Als de Verteller de wandeling naar de kant van Guermantes oproept – de andere gaat de kant van Swann op – komt de familie langs een plek waar iemand in de rivier de Vivonne waterlelies gekweekt heeft. Proust beschrijft dat stukje rivier uitgebreid. Moeilijk om niet aan de “nymphéas” van Monet te denken, ook al vind je in Giverny niets wat ook maar de pracht van Proust’s evocatie benadert. Ter kennismaking geef ik jullie het slot ervan te lezen, als uitnodiging om het volledige tableau te bekijken (te lezen). De eindzin is zo’n typische, kronkelende zin van hem die probeert verschillende momenten van de dag in één complex beeld te vatten.
“…Hier en daar lag op het oppervlak een waterlelie met zijn helderrode hart en wit wegtrekkende randen als een aardbei te blozen. Verderop waren de bloemen zowel talrijker als bleker, minder glad, korreliger en gerimpelder, door het toeval in zulke sierlijke kronkelingen geschikt dat het leek of je, als na het weemoedig vallen van de blaadjes in een bucolisch tafereel, losgeraakte slingers van mosrozen zag wegdrijven.
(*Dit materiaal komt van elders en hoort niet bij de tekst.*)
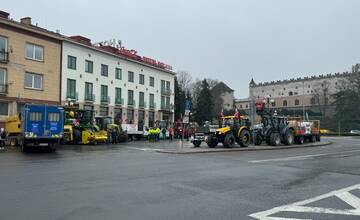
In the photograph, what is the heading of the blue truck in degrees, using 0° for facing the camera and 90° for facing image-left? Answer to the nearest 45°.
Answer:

Elders leek een hoek bestemd voor gewone soorten die het propere wit-roze van de nachtviool vertoonden, met huiselijke zorg afgewassen als porselein, terwijl een eindje verder, op elkaar gedrukt in een heus drijvend bloembed, weer andere net tuinviooltjes waren, die als vlinders hun blauwige, glanzende vleugels hadden laten rusten op de transparante schuinte van dat waterperk; van dat hemelperk ook, want het gaf de bloemen een ondergrond die kostbaarder en ontroerender van kleur was dan de bloemen zelf, en of het nu ’s middags onder de waterlelies de caleidoscoop van een aandachtig, stil en beweeglijk geluk liet fonkelen, of tegen de avond als een verre haven gevuld werd met het roze en dromerige van de ondergaande zon, telkens veranderend om steeds in harmonie te blijven met het diepste, vluchtigste, geheimzinnigste – met het oneindige – dat het moment van de dag in zich heeft, hoe dan ook leek het de bloemen tot bloei te hebben gebracht midden in de hemel.”
(vertaling: De Haan & Hofstede)
Natuurlijk heb ik later in de omgeving van Illiers tevergeefs gezocht naar een plekje dat ook maar verre afspiegeling was van dit stukje paradijs.
*De originele Franse versie:
… Çà et là, à la surface, rougissait comme une fraise une fleur de nymphéa au cœur écarlate, blanc sur les bords. Plus loin, les fleurs plus nombreuses étaient plus pâles, moins lisses, plus grenues, plus plissées, et disposées par le hasard en enroulements si gracieux qu’on croyait voir flotter à la dérive, comme après l’effeuillement mélancolique d’une fête galante, des roses mousseuses en guirlandes dénouées. Ailleurs un coin semblait réservé aux espèces communes qui montraient le blanc et rose proprets de la julienne, lavés comme de la porcelaine avec un soin domestique, tandis qu’un peu plus loin, pressées les unes contre les autres en une véritable plate-bande flottante, on eût dit des pensées des jardins qui étaient venues poser comme des papillons leurs ailes bleuâtres et glacées sur l’obliquité transparente de ce parterre d’eau ; de ce parterre céleste aussi : car il donnait aux fleurs un sol d’une couleur plus précieuse, plus émouvante que la couleur des fleurs elles-mêmes ; et, soit que pendant l’après-midi il fît étinceler sous les nymphéas le kaléidoscope d’un bonheur attentif, silencieux et mobile, ou qu’il s’emplît vers le soir, comme quelque port lointain, du rose et de la rêverie du couchant, changeant sans cesse pour rester toujours en accord, autour des corolles de teintes plus fixes, avec ce qu’il y a de plus profond, de plus fugitif, de plus mystérieux — avec ce qu’il y a d’infini — dans l’heure, il semblait les avoir fait fleurir en plein ciel.